(Stored data entries)
——
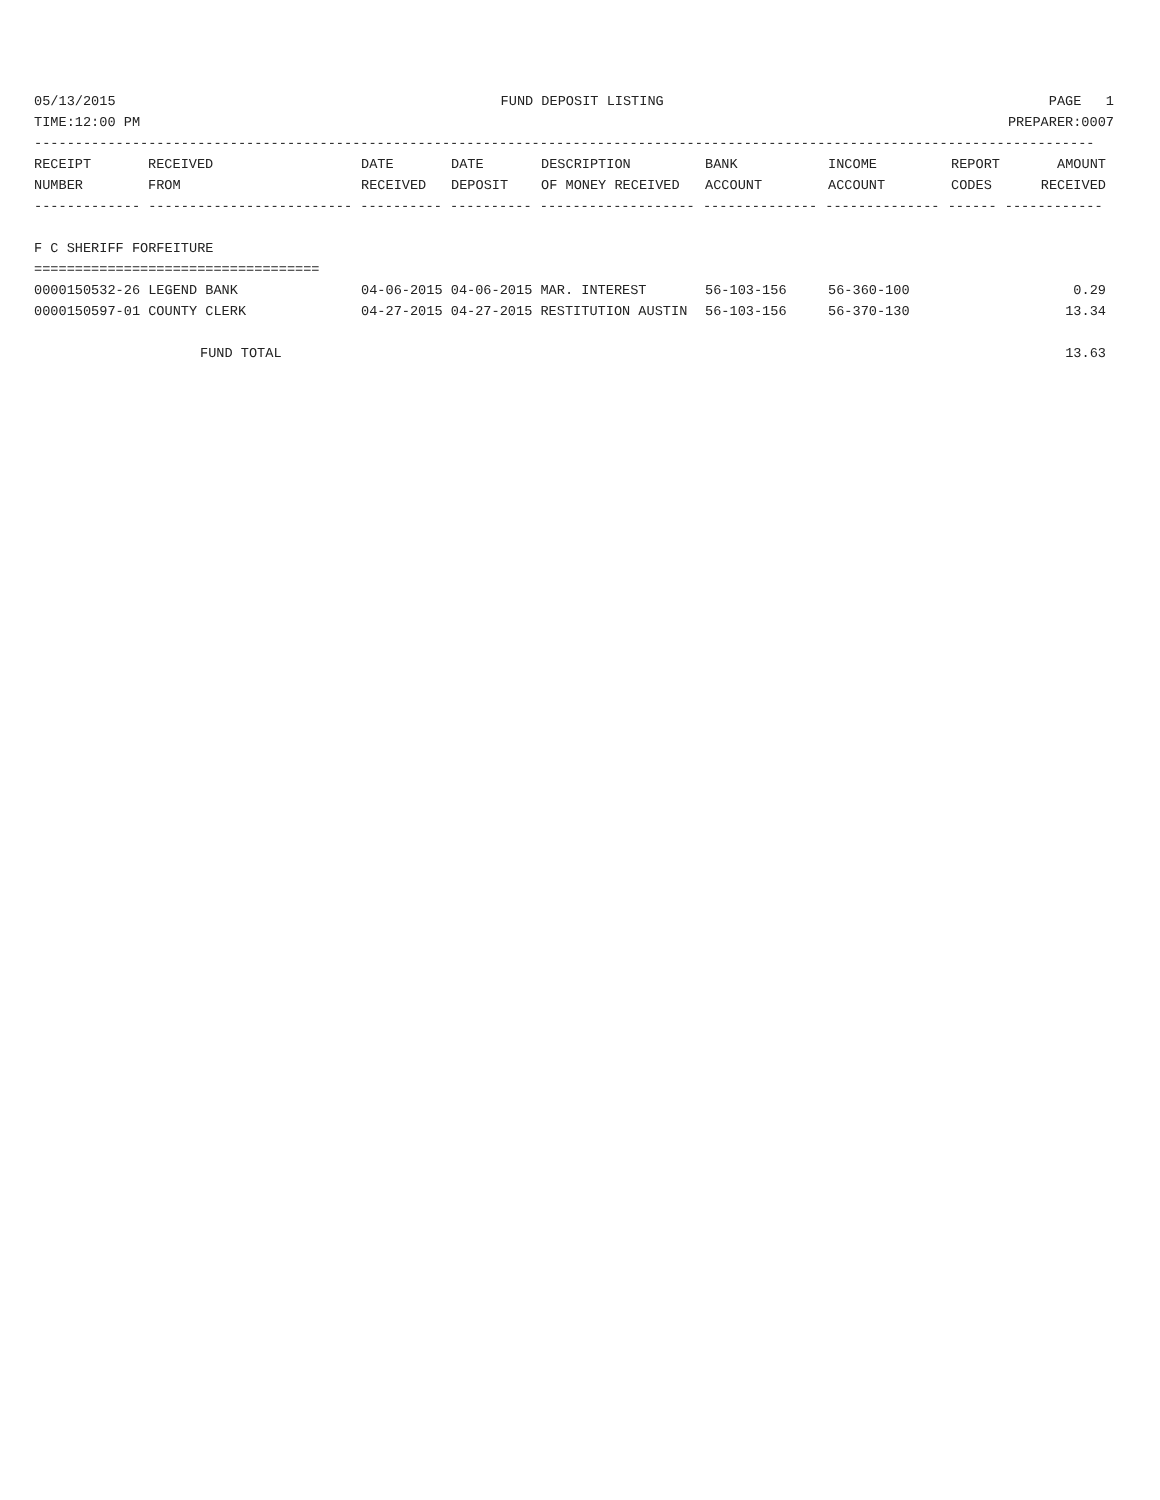05/13/2015 FUND DEPOSIT LISTING PAGE 1
TIME:12:00 PM PREPARER:0007
----------------------------------------------------------------------------------------------------------------------------------
| RECEIPT | RECEIVED | DATE | DATE | DESCRIPTION | BANK | INCOME | REPORT | AMOUNT |
| --- | --- | --- | --- | --- | --- | --- | --- | --- |
| NUMBER | FROM | RECEIVED | DEPOSIT | OF MONEY RECEIVED | ACCOUNT | ACCOUNT | CODES | RECEIVED |
------------- ------------------------- ---------- ---------- ------------------- -------------- -------------- ------ ------------
F C SHERIFF FORFEITURE
===================================
| 0000150532-26 LEGEND BANK | 04-06-2015 04-06-2015 MAR. INTEREST | 56-103-156 | 56-360-100 | | 0.29 |
| 0000150597-01 COUNTY CLERK | 04-27-2015 04-27-2015 RESTITUTION AUSTIN | 56-103-156 | 56-370-130 | | 13.34 |
| FUND TOTAL | 13.63 |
——
Exercise aim
With both ends included, please retype exactly the lines from the line containing "CODES | RECEIVED |" to the final line of the data.

Solution to this problem
| NUMBER | FROM | RECEIVED | DEPOSIT | OF MONEY RECEIVED | ACCOUNT | ACCOUNT | CODES | RECEIVED |
------------- ------------------------- ---------- ---------- ------------------- -------------- -------------- ------ ------------
F C SHERIFF FORFEITURE
===================================
| 0000150532-26 LEGEND BANK | 04-06-2015 04-06-2015 MAR. INTEREST | 56-103-156 | 56-360-100 | | 0.29 |
| 0000150597-01 COUNTY CLERK | 04-27-2015 04-27-2015 RESTITUTION AUSTIN | 56-103-156 | 56-370-130 | | 13.34 |
| FUND TOTAL | 13.63 |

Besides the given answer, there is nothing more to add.